Many critics are worried about how Trump might act on election night and immediately afterward; polls show him well behind Democratic nominee Joe Biden.

"It’s very likely that the president will be making claims about the validity or invalidity of the vote counting process as it’s happening," said Adav Noti, an elections expert at the Campaign Legal Center, a nonpartisan voting advocacy nonprofit. "But the president has no control or authority over that process at all. Literally zero. And so as long as state officials and the courts all abide by their legal obligations, regardless of the rhetoric, the election will be resolved peacefully and in a timely manner.”

Just because there's a process for legally sorting out electoral problems doesn't mean that process will go smoothly or uncontroversially. If there's recount drama, a lot of it is likely to happen before the Dec. 8 safe harbor deadline, before which the states remain in full control of how to award their electors, who are normally chosen by the candidates' parties. (Electors are supposed to cast their votes based on how their states vote; in all but two states, the candidate who wins the most votes in the state wins all the electoral votes.)

Consider Florida in 2000, when the race between the Republican, George W. Bush, and the Democrat, Al Gore, was unbelievably close, leading to an infamous recount as Florida's Republican secretary of state initially certified Bush as the winner.

The race ended after the U.S. Supreme Court handed down a ruling, Bush vs. Gore, on safe harbor day, that ended the recount. Part of the court's logic was that the recount was not sticking to the procedures that existed before election day and jeopardized the state's ability to pick its own winner before Congress took over.

"The court basically argued that if the recount couldn’t be finished by that [safe harbor] date, they would risk disenfranchising Florida’s voters," Davis said.

The court's liberal minority disagreed vehemently.

"Although we may never know with complete certainty the identity of the winner of this year’s Presidential election, the identity of the loser is perfectly clear," Justice John Paul Stevens wrote in a dissent. "It is the Nation’s confidence in the judge as an impartial guardian of the rule of law."

Congress never got involved. It was obligated to accept the results presented by Florida in favor of Bush because the state met the safe harbor deadline.

In North Carolina, a key 2020 presidential battleground, a state law enacted in 2001 actually spells out how the state would avoid another Bush vs. Gore scenario and ensure that Congress doesn't meddle with its results.

If there's no certified winner by safe harbor day, the state's currently Republican-controlled Legislature picks the electors "in accord with their best judgment of the will of the electorate." The statute adds that "the judgment itself of what was the will of the electorate is not subject to judicial review."

In other words: We'll be picking the electors, thanks.

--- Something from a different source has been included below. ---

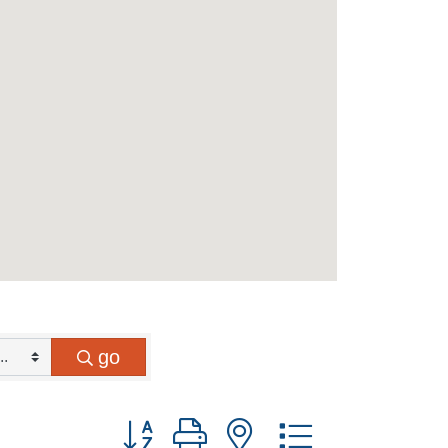
go
Button group with nested dropdown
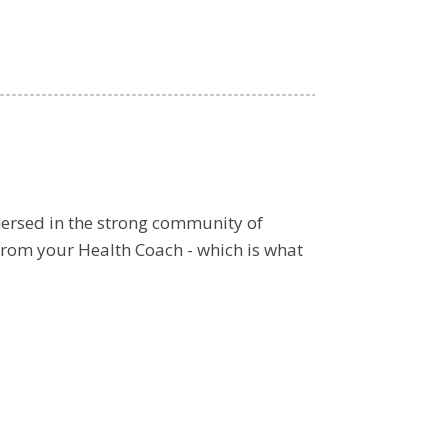
ersed in the strong community of
from your Health Coach - which is what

“As far as we know, there is no other similar law in the country," Noti said, noting that “it’s never been applied, never been tested."

A recent Atlantic article quoted an unnamed Trump campaign legal advisor as saying the campaign was already game-planning scenarios in which GOP-held legislatures might move to directly appoint the electors in case of murky voting results: “The state legislatures will say, ‘All right, we’ve been given this constitutional power. We don’t think the results of our own state are accurate, so here’s our slate of electors that we think properly reflect the results of our state.'"

The Trump campaign declined to comment on the record.

Biden campaign spokesman Michael Gwin, asked about the scenario raised in the Atlantic article, declined to address it head-on.

"The Biden campaign has assembled the biggest voter protection program in history to ensure the election runs smoothly and to combat any attempt by Donald Trump to create fear and confusion with our voting system, or interfere in the democratic process," Gwin said in a statement. "We're confident that we'll have free and fair elections this November, and that voters will decisively reject Donald Trump's erratic, divisive, and failed leadership at the ballot box."

But at least how the law is written, only time will really tell.